Because vaccination is a matter of collective importance that at the same time reaches into the most private sphere of citizens, these different values may often prove difficult to reconcile. The following three issues require a careful balancing of values.
(1) What is the ethical significance of adverse herd immunity effects?
Occasionally herd immunity may have negative consequences, namely when the severity of disease symptoms increases with age.
Introducing vaccination programmes against certain infectious diseases at suboptimal uptake levels will increase the average time to acquiring infection in unvaccinated groups potentially resulting in catching the disease at an older age and therefore with an increased risk of severe morbidity and mortality.
These groups are presumably the worst-off groups in society, be it medically (when they cannot receive vaccines for health reasons), socio-economically (when they are limited in their access to vaccination), or both. These herd immunity effects are an important consequence of vaccination policy that requires more ethical discussion.
(2) Is it ethical to target vaccination programmes at certain risk-groups?
And which characteristics may be used to define these risk-groups? In vaccination policy individuals are often differentiated according to age, gender or occupation. However, research indicates that a differentiation between individuals according to other, more controversial characteristics may also be an efficient use of resources such as ethnicity, sexual activity, religion or (illicit) drug use.
In justifying targeted vaccination policies for these subgroups, several values need to be balanced: efficiency, non-discrimination and protection of privacy.
If the efficiency gains of such targeted policies cannot be neglected, then policy makers will have to decide which is more important to uphold: protection of privacy or non-discrimination.
The former will direct vaccination policy away from individually relevant characteristics while the latter will do the opposite and guides vaccination policy to group characteristics that could sometimes be discriminatory.
(3) Ethically, which policy measures should be addressed when vaccination coverage is
insufficient in a population?
Aiming for an improved public understanding of immunisation through educational campaigns is an obvious first step, but the benefits of detailed information on ‘who-acquires-infection-from-whom’ need to be balanced against the potentially stigmatising effects on minority groups.
When voluntary measures have failed, legal compulsion could be an effective though drastic and ethically controversial policy option because it fails to respect the autonomy of individuals.

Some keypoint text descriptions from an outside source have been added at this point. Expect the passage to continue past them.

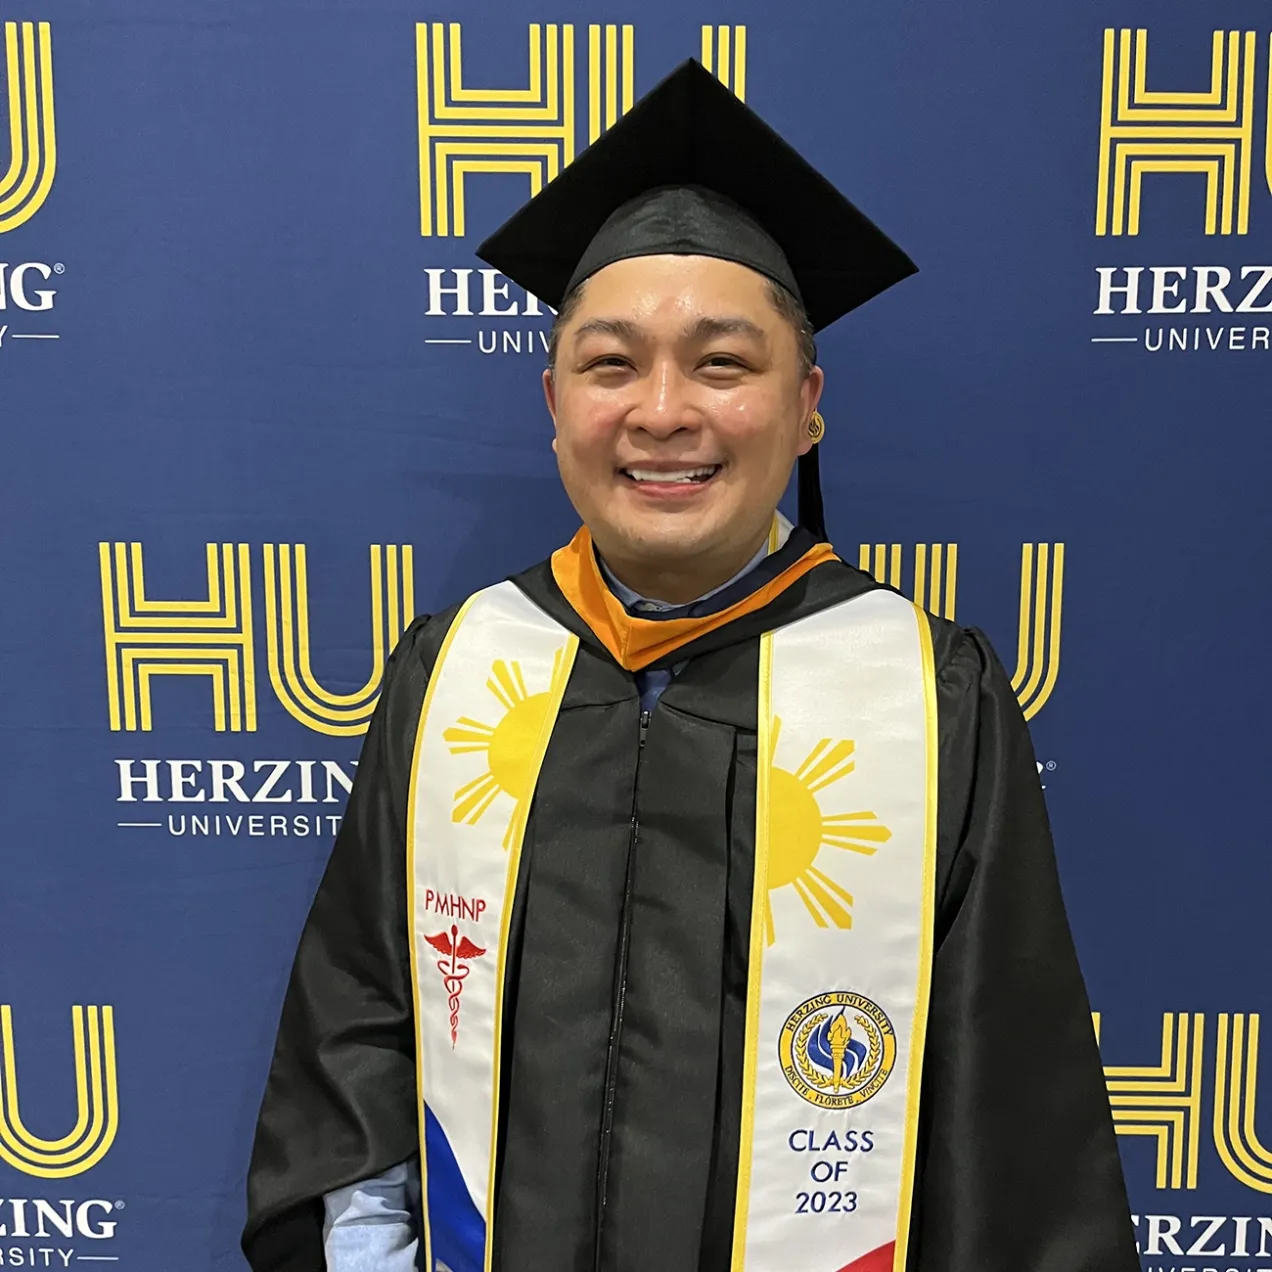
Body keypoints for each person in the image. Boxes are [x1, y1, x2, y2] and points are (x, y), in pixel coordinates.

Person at [242, 60, 1138, 1272]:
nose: (662, 411)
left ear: (806, 404)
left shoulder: (930, 699)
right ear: (553, 400)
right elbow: (357, 1029)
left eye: (723, 364)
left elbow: (1006, 1117)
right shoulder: (455, 671)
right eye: (611, 364)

A justification for a vaccine mandate largely depends on two considerations. Are vaccine refusers to be considered as autonomous decision makers? And to what extent does the harm that is caused by not being vaccinated exceed the normal risks of participating in society?
Although it may raise equity concerns, the use of financial incentives to increase vaccine uptake could be an alternative worth investigating.
Perhaps individuals could somehow be held accountable for the consequences of not being vaccinated, or financial rewards could be offered to individuals that choose to become vaccinated (especially when vaccination is done for altruistic reasons).